[Plotted data images]
--- START ---
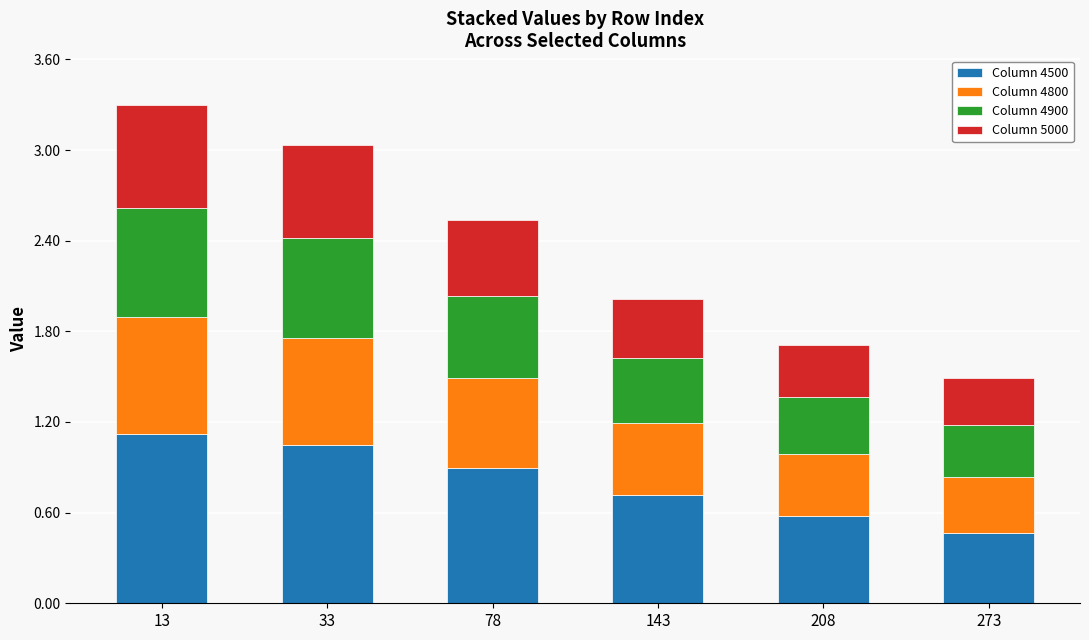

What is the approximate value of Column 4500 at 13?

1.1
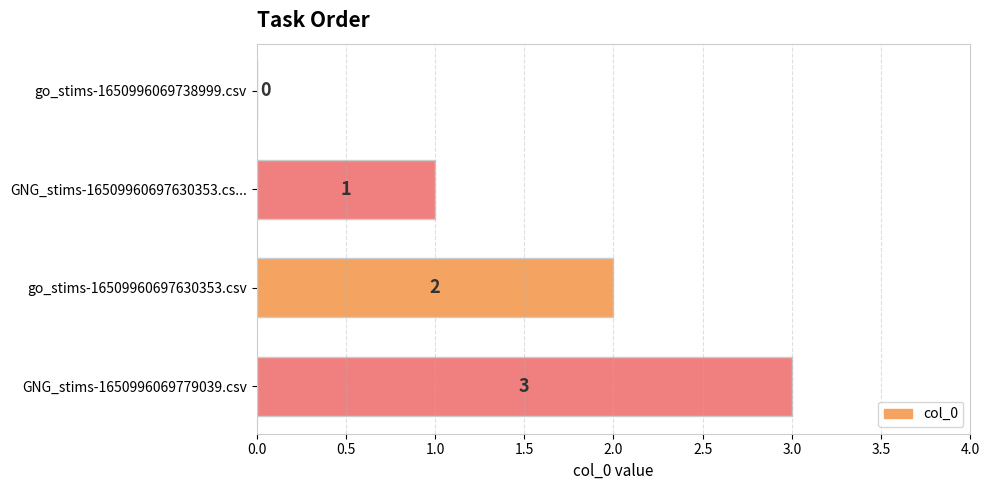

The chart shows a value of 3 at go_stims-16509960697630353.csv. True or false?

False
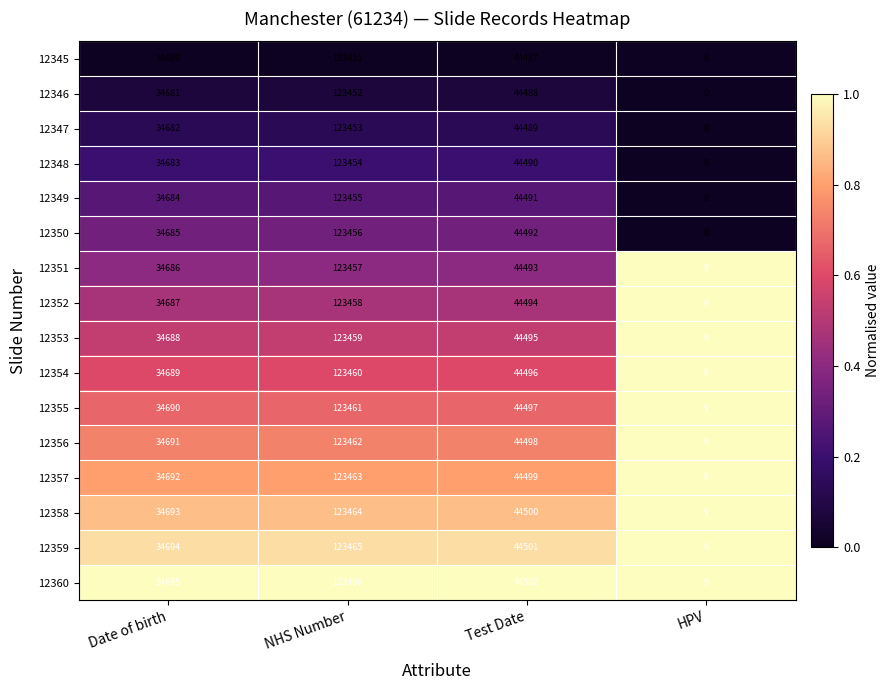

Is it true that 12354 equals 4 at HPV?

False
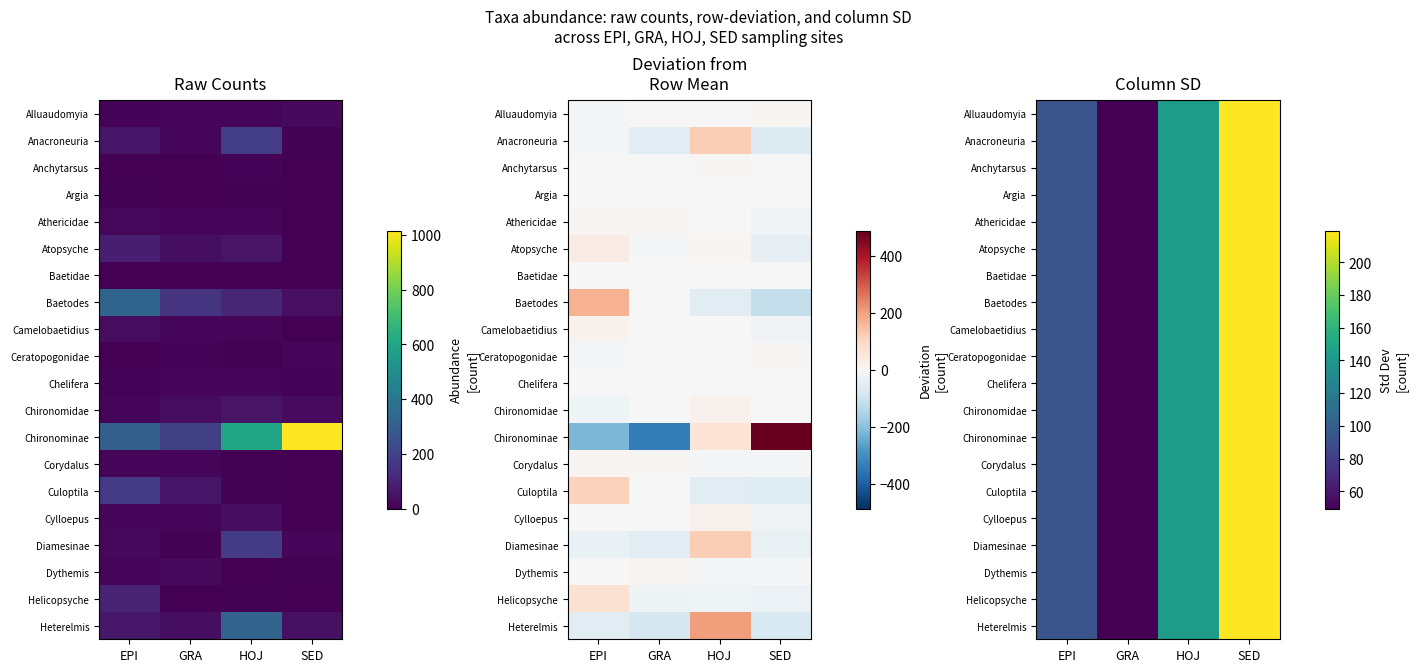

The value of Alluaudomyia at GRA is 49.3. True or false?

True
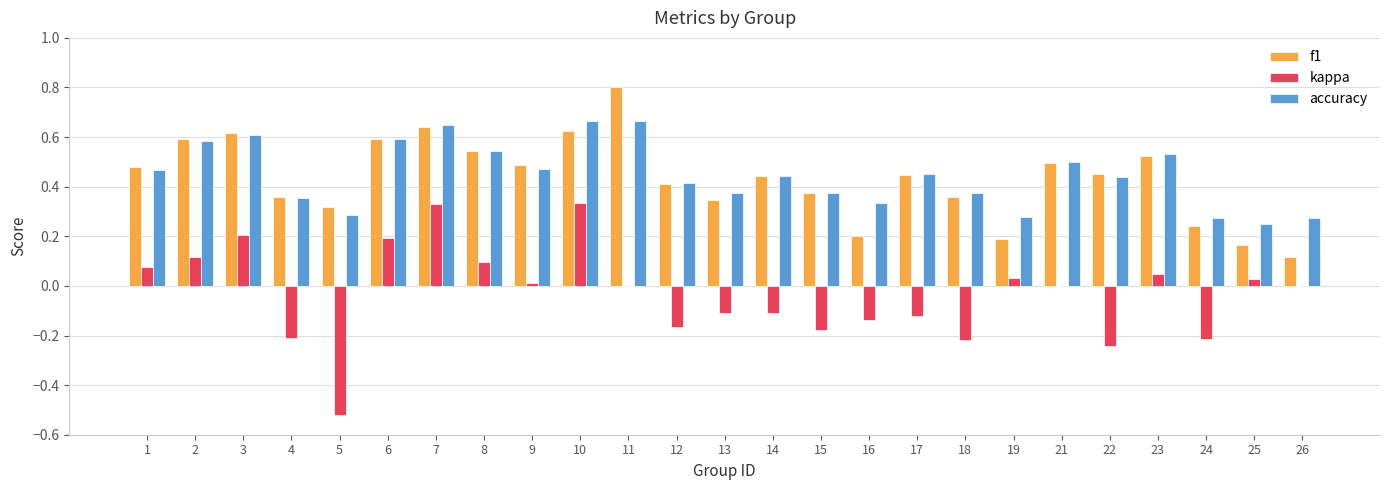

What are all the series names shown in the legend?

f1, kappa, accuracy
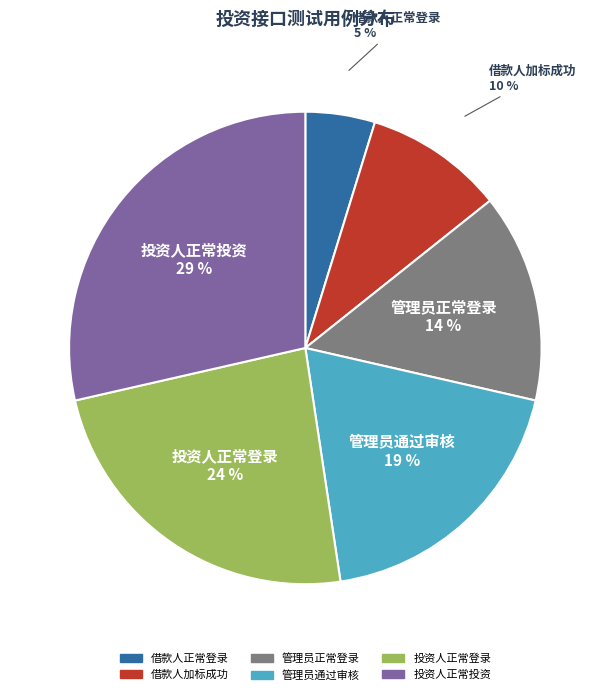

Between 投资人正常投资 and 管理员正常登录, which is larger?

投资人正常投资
--- END ---
### EXERCISE DIRECTIONS
Count the lines in the records above that contain the string "value". Reply with the number only.

### TASK RESULT
3